- _SOURCE MATERIAL_
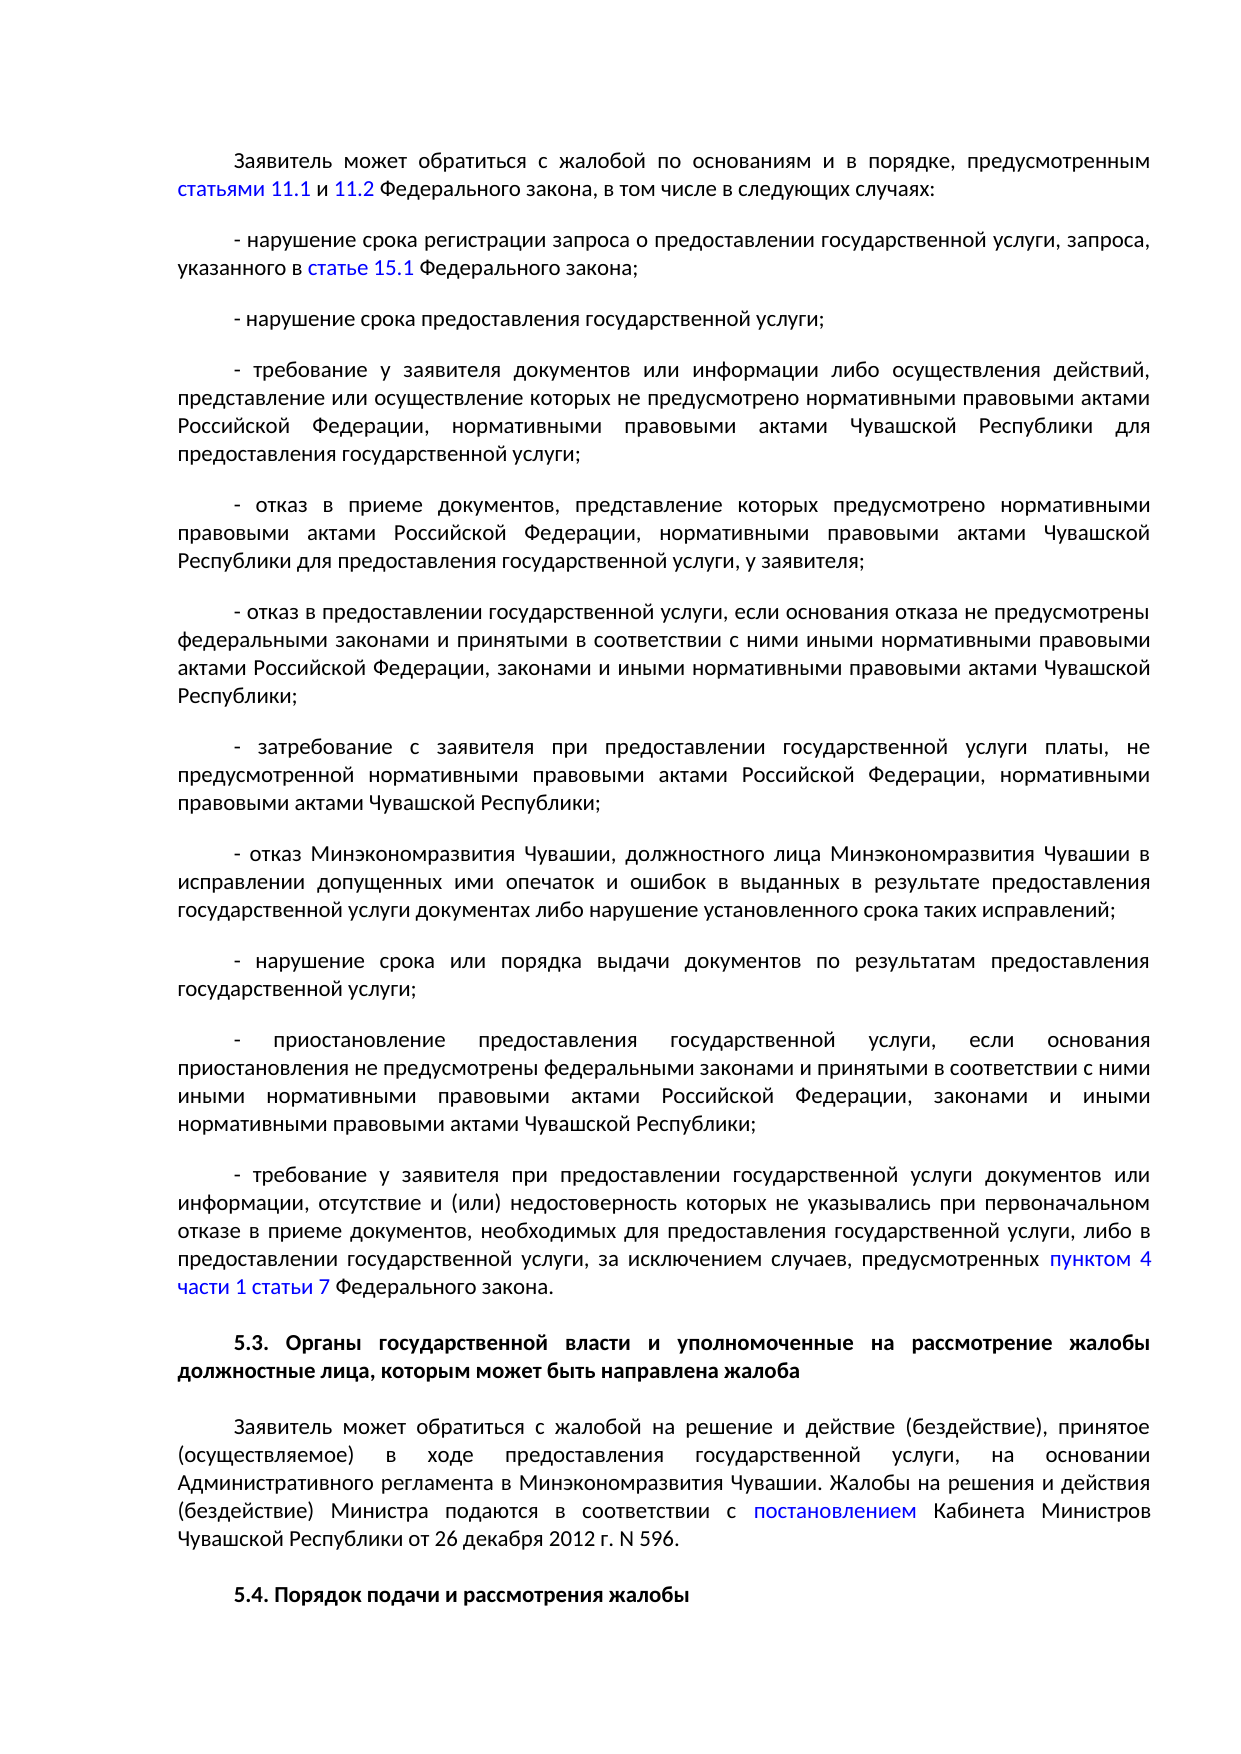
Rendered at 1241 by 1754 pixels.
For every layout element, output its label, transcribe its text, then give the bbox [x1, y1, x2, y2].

title 5.3. Органы государственной власти и уполномоченные на рассмотрение жалобы должностные лица, которым может быть направлена жалоба [177, 1328, 1152, 1384]
text - отказ в предоставлении государственной услуги, если основания отказа не предусмотрены федеральными законами и принятыми в соответствии с ними иными нормативными правовыми актами Российской Федерации, законами и иными нормативными правовыми актами Чувашской Республики; [177, 597, 1152, 709]
text Заявитель может обратиться с жалобой по основаниям и в порядке, предусмотренным статьями 11.1 и 11.2 Федерального закона, в том числе в следующих случаях: [177, 146, 1152, 202]
text - требование у заявителя при предоставлении государственной услуги документов или информации, отсутствие и (или) недостоверность которых не указывались при первоначальном отказе в приеме документов, необходимых для предоставления государственной услуги, либо в предоставлении государственной услуги, за исключением случаев, предусмотренных пунктом 4 части 1 статьи 7 Федерального закона. [177, 1160, 1152, 1300]
text - затребование с заявителя при предоставлении государственной услуги платы, не предусмотренной нормативными правовыми актами Российской Федерации, нормативными правовыми актами Чувашской Республики; [177, 732, 1152, 816]
text - нарушение срока или порядка выдачи документов по результатам предоставления государственной услуги; [177, 946, 1152, 1002]
text - требование у заявителя документов или информации либо осуществления действий, представление или осуществление которых не предусмотрено нормативными правовыми актами Российской Федерации, нормативными правовыми актами Чувашской Республики для предоставления государственной услуги; [177, 355, 1152, 467]
text - нарушение срока регистрации запроса о предоставлении государственной услуги, запроса, указанного в статье 15.1 Федерального закона; [177, 225, 1152, 281]
text - отказ Минэкономразвития Чувашии, должностного лица Минэкономразвития Чувашии в исправлении допущенных ими опечаток и ошибок в выданных в результате предоставления государственной услуги документах либо нарушение установленного срока таких исправлений; [177, 839, 1152, 923]
title 5.4. Порядок подачи и рассмотрения жалобы [177, 1580, 1152, 1608]
text - отказ в приеме документов, представление которых предусмотрено нормативными правовыми актами Российской Федерации, нормативными правовыми актами Чувашской Республики для предоставления государственной услуги, у заявителя; [177, 490, 1152, 574]
text Заявитель может обратиться с жалобой на решение и действие (бездействие), принятое (осуществляемое) в ходе предоставления государственной услуги, на основании Административного регламента в Минэкономразвития Чувашии. Жалобы на решения и действия (бездействие) Министра подаются в соответствии с постановлением Кабинета Министров Чувашской Республики от 26 декабря 2012 г. N 596. [177, 1412, 1152, 1552]
text - приостановление предоставления государственной услуги, если основания приостановления не предусмотрены федеральными законами и принятыми в соответствии с ними иными нормативными правовыми актами Российской Федерации, законами и иными нормативными правовыми актами Чувашской Республики; [177, 1025, 1152, 1137]
text - нарушение срока предоставления государственной услуги; [177, 304, 1152, 332]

- _PROBLEM TO WORK ON_
Each line above must be set down exactly, though no picture should be carried over.

- _OUTPUT_
Rendered at 1241 by 1754 pixels.
For every layout element, output its label, transcribe its text, then give the bbox [x1, y1, x2, y2].

title 5.3. Органы государственной власти и уполномоченные на рассмотрение жалобы должностные лица, которым может быть направлена жалоба [177, 1328, 1152, 1384]
text - отказ в предоставлении государственной услуги, если основания отказа не предусмотрены федеральными законами и принятыми в соответствии с ними иными нормативными правовыми актами Российской Федерации, законами и иными нормативными правовыми актами Чувашской Республики; [177, 597, 1152, 709]
text Заявитель может обратиться с жалобой по основаниям и в порядке, предусмотренным статьями 11.1 и 11.2 Федерального закона, в том числе в следующих случаях: [177, 146, 1152, 202]
text - требование у заявителя при предоставлении государственной услуги документов или информации, отсутствие и (или) недостоверность которых не указывались при первоначальном отказе в приеме документов, необходимых для предоставления государственной услуги, либо в предоставлении государственной услуги, за исключением случаев, предусмотренных пунктом 4 части 1 статьи 7 Федерального закона. [177, 1160, 1152, 1300]
text - затребование с заявителя при предоставлении государственной услуги платы, не предусмотренной нормативными правовыми актами Российской Федерации, нормативными правовыми актами Чувашской Республики; [177, 732, 1152, 816]
text - нарушение срока или порядка выдачи документов по результатам предоставления государственной услуги; [177, 946, 1152, 1002]
text - требование у заявителя документов или информации либо осуществления действий, представление или осуществление которых не предусмотрено нормативными правовыми актами Российской Федерации, нормативными правовыми актами Чувашской Республики для предоставления государственной услуги; [177, 355, 1152, 467]
text - нарушение срока регистрации запроса о предоставлении государственной услуги, запроса, указанного в статье 15.1 Федерального закона; [177, 225, 1152, 281]
text - отказ Минэкономразвития Чувашии, должностного лица Минэкономразвития Чувашии в исправлении допущенных ими опечаток и ошибок в выданных в результате предоставления государственной услуги документах либо нарушение установленного срока таких исправлений; [177, 839, 1152, 923]
title 5.4. Порядок подачи и рассмотрения жалобы [177, 1580, 1152, 1608]
text - отказ в приеме документов, представление которых предусмотрено нормативными правовыми актами Российской Федерации, нормативными правовыми актами Чувашской Республики для предоставления государственной услуги, у заявителя; [177, 490, 1152, 574]
text Заявитель может обратиться с жалобой на решение и действие (бездействие), принятое (осуществляемое) в ходе предоставления государственной услуги, на основании Административного регламента в Минэкономразвития Чувашии. Жалобы на решения и действия (бездействие) Министра подаются в соответствии с постановлением Кабинета Министров Чувашской Республики от 26 декабря 2012 г. N 596. [177, 1412, 1152, 1552]
text - приостановление предоставления государственной услуги, если основания приостановления не предусмотрены федеральными законами и принятыми в соответствии с ними иными нормативными правовыми актами Российской Федерации, законами и иными нормативными правовыми актами Чувашской Республики; [177, 1025, 1152, 1137]
text - нарушение срока предоставления государственной услуги; [177, 304, 1152, 332]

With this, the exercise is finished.